ACTIVITY
In the entries below, find the line containing "und die aktuell" and the line containing "Landsteiner, Dora Brücke-Teleky, Carl". Copy those two lines and everything between them exactly, and only that.

MATERIALS PROVIDED
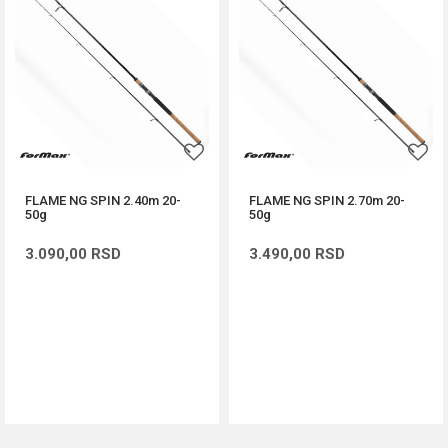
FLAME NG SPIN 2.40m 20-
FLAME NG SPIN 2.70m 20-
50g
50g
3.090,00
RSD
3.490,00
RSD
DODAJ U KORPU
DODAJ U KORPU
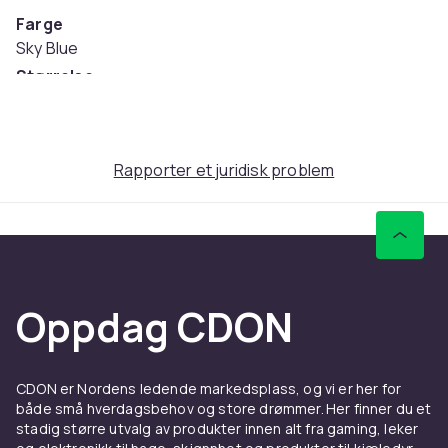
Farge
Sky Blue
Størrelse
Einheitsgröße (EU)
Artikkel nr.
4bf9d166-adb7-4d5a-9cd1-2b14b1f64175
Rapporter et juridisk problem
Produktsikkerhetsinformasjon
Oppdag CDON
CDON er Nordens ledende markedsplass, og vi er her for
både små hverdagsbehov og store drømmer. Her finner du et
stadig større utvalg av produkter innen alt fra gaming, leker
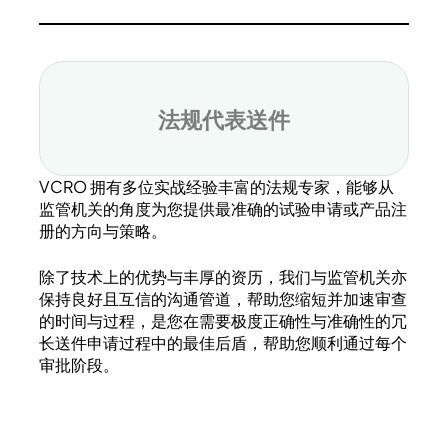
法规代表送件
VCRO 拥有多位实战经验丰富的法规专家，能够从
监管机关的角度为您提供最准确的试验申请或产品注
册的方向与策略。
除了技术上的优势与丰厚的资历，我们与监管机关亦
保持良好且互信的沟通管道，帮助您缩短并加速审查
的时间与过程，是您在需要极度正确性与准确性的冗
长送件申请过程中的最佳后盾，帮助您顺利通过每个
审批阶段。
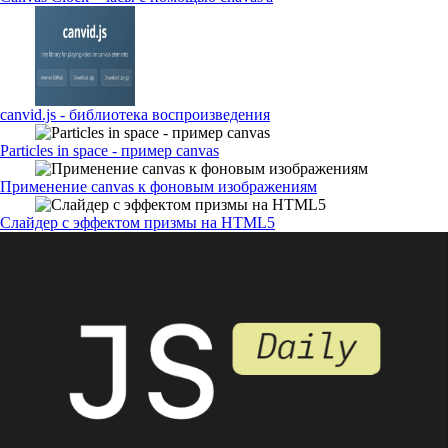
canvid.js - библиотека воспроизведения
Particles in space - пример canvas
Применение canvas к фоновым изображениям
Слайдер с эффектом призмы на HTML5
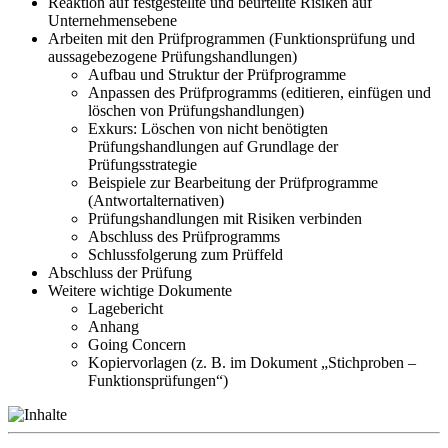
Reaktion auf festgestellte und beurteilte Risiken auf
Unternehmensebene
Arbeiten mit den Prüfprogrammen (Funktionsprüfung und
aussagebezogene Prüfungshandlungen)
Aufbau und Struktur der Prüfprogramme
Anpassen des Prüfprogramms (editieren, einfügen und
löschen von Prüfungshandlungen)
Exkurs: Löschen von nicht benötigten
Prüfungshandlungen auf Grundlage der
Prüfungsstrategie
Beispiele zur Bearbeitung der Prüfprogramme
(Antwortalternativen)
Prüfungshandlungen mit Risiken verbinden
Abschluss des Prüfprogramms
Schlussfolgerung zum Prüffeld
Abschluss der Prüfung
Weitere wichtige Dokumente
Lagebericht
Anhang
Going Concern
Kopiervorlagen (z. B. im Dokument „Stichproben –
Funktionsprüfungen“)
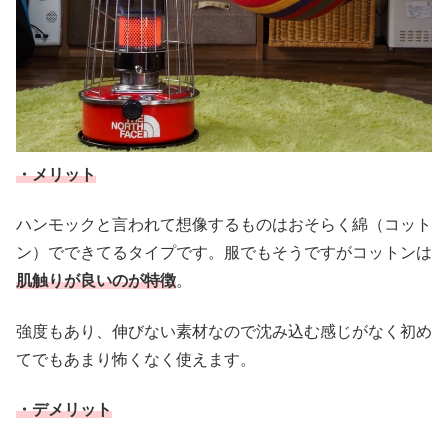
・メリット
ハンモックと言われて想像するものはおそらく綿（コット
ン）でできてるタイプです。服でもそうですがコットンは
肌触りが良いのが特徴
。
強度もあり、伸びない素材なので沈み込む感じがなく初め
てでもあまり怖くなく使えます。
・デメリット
* * *
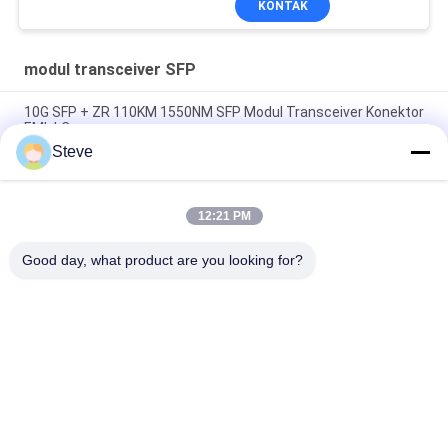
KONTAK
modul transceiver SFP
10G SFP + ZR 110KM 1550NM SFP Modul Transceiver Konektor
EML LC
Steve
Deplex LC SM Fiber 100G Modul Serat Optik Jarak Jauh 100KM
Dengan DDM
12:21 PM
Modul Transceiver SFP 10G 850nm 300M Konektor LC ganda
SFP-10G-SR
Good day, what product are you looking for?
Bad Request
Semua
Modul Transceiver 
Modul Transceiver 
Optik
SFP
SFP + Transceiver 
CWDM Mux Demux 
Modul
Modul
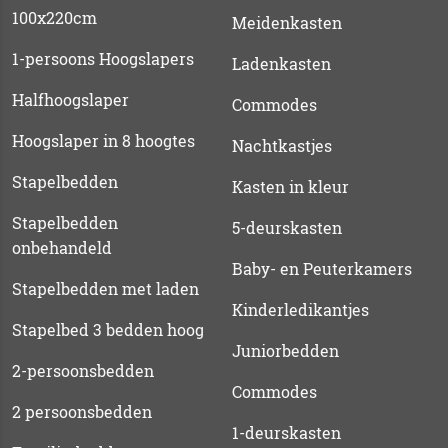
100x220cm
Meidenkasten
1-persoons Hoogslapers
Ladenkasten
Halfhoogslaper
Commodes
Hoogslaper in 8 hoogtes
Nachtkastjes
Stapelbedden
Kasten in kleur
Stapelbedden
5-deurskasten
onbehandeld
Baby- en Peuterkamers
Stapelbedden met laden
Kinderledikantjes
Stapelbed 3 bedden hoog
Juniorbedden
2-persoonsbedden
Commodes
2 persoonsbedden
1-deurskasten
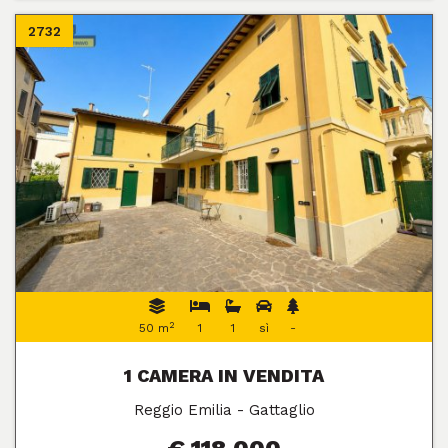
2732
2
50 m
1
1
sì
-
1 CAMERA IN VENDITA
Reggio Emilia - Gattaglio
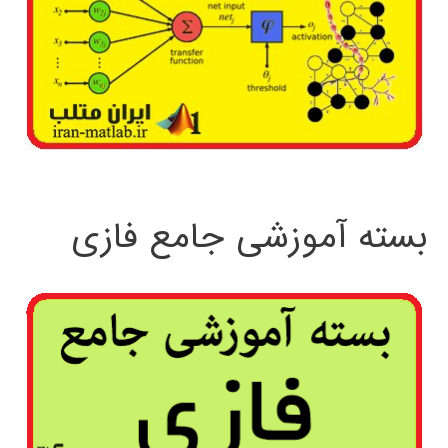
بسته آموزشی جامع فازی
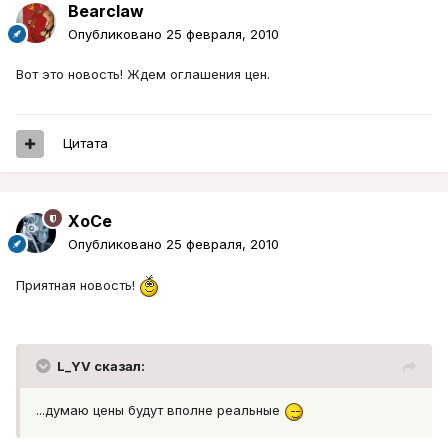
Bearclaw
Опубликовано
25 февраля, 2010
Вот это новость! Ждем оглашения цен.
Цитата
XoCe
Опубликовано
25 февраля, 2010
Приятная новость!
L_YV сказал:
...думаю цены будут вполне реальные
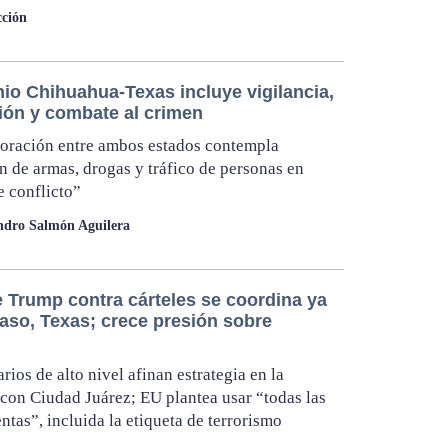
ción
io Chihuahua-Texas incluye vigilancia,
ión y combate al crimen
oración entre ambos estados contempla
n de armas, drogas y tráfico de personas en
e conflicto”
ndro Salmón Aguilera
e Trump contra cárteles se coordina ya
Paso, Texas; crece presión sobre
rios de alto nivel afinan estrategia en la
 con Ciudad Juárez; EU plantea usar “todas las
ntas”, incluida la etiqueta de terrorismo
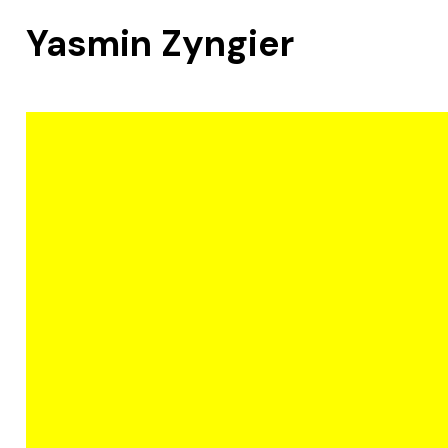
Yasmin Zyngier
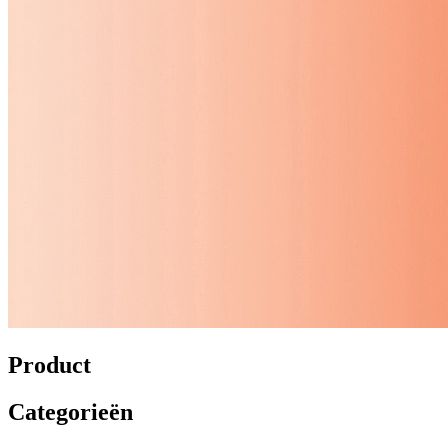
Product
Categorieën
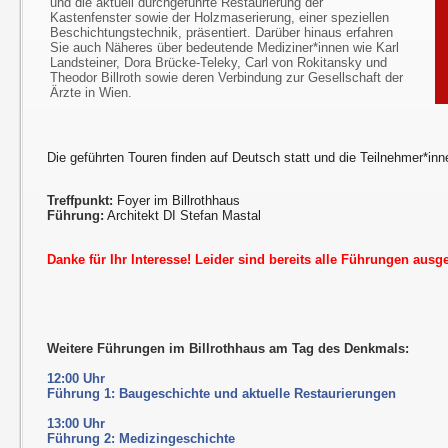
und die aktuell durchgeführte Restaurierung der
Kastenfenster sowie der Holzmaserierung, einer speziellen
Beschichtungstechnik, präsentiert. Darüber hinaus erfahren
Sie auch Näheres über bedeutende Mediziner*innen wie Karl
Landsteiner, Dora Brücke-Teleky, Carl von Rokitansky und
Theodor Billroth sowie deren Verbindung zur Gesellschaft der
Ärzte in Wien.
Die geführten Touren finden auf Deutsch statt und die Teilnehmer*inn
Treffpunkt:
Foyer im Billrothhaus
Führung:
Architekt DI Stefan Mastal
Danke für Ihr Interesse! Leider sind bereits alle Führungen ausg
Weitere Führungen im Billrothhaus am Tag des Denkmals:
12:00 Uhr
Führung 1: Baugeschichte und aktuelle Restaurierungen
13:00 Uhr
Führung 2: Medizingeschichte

YOUR RESPONSE
und die aktuell durchgeführte Restaurierung der
Kastenfenster sowie der Holzmaserierung, einer speziellen
Beschichtungstechnik, präsentiert. Darüber hinaus erfahren
Sie auch Näheres über bedeutende Mediziner*innen wie Karl
Landsteiner, Dora Brücke-Teleky, Carl von Rokitansky und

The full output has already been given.